**Reading text**
__________________________________________________

# Exercise sheet 11
**Hello everyone!**

**Points: 15**

Please let us know if you have questions or problems! <br>
Contact us during the exercise session, on [ADAM](https://adam.unibas.ch/goto_adam_crs_1266890.html), [Piazza](https://piazza.com/class/kzy15kp8s5t6ku), or [via email](https://sada.dmi.unibas.ch/en/teaching/pids22).

Please submit this exercise sheet on **ADAM**.
Naming conventions:

1. Make a folder called "exercise11".
2. Put your submission "Exercise sheet 11.ipynb" in there.
3. Complete the sheet. Only put code or text inside the blocks where "# YOUR CODE HERE" or "YOUR ANSWER HERE" is written. Everything else will be deleted during grading. Don't add new blocks.
4. Then zip the folder called "exercise11". This will create a zip file called "exercise11.zip". Rename that zip file to your Unibas short name, e.g. "blabla0000.zip".

Common mistakes:
- Don't use capital letter for your identification name, or the exercise folder.
- Don't put previous sheet or dataset on the submission folders. Just the sheet, ipynb format.



**Handout date**: 2022/05/24 <br>
**Submission date**: 2022/05/31 <br>

In [None]:
import matplotlib.pyplot as plt
import numpy as np
from nose.tools import assert_is_instance, assert_equal, assert_almost_equal, assert_true

In this exercise, we do a simple regression task using the correlation coefficient as discussed in the last lecture.
At first, let's create the dataset:

In [None]:
def perturbed_line_data(N):
    np.random.seed(0)
    x = np.random.uniform(low=-2, high=+2, size = N)
    n = np.random.randn(N) * 0.1
    a = np.random.rand(1)
    b = np.random.rand(1)
    y = (b +  a * x) + n
    
    return x, y

N = 200 # The number of samples
x,y = perturbed_line_data(N)

ax = plt.subplot(111)
ax.scatter(x, y, alpha=0.5)
ax.spines['bottom'].set_position('zero')
ax.spines['left'].set_position('zero')
ax.spines['top'].set_visible(False)
ax.spines['right'].set_visible(False)

### 1a (6 points)

__________________________________________________

**Assigned task**
Transcribe the stretch of the exercise sheet from "ax = plt.subplot(111)" through "1a (6 points)". The items were taken from a separate source.

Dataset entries
__________________________________________________

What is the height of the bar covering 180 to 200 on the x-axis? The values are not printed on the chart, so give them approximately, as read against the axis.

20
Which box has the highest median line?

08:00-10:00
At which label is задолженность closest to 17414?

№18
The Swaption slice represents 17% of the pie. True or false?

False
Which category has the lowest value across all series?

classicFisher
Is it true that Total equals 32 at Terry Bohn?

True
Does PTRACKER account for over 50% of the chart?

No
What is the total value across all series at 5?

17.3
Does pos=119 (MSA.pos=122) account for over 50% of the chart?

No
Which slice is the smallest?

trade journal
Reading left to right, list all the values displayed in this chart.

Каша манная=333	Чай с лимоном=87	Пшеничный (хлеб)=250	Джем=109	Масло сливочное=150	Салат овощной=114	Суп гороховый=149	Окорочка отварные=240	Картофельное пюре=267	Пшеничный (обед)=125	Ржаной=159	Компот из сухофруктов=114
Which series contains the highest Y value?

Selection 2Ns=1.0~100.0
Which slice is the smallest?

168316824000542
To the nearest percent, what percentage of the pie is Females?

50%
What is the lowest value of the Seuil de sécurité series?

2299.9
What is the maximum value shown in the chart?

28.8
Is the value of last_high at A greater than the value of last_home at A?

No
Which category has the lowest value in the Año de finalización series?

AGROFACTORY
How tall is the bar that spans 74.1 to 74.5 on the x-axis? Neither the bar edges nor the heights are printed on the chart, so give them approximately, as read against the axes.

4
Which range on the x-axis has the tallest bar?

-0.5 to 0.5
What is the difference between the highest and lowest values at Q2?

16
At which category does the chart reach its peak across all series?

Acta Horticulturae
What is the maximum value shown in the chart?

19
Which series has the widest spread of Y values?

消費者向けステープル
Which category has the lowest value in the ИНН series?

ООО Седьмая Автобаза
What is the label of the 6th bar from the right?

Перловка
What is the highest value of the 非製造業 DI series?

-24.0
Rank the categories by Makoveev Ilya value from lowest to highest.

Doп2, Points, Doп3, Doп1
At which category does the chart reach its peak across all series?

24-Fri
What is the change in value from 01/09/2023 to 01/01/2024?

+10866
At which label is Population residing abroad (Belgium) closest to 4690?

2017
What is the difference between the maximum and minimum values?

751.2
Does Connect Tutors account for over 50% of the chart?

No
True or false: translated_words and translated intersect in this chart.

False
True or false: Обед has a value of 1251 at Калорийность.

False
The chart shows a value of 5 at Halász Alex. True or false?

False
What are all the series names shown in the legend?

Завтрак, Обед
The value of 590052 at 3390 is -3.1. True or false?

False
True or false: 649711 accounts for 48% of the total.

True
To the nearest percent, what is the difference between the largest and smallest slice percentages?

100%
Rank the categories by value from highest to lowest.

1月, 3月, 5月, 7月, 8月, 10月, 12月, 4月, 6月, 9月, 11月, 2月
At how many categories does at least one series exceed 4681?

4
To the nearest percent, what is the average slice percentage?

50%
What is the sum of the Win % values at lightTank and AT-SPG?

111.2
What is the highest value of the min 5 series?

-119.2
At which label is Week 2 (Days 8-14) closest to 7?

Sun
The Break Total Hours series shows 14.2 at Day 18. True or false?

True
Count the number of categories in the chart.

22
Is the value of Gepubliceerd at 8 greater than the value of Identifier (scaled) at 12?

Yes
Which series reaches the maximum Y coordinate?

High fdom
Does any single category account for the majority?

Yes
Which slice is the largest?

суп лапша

__________________________________________________

**Output for this exercise**
ax = plt.subplot(111)
ax.scatter(x, y, alpha=0.5)
ax.spines['bottom'].set_position('zero')
ax.spines['left'].set_position('zero')
ax.spines['top'].set_visible(False)
ax.spines['right'].set_visible(False)

### 1a (6 points)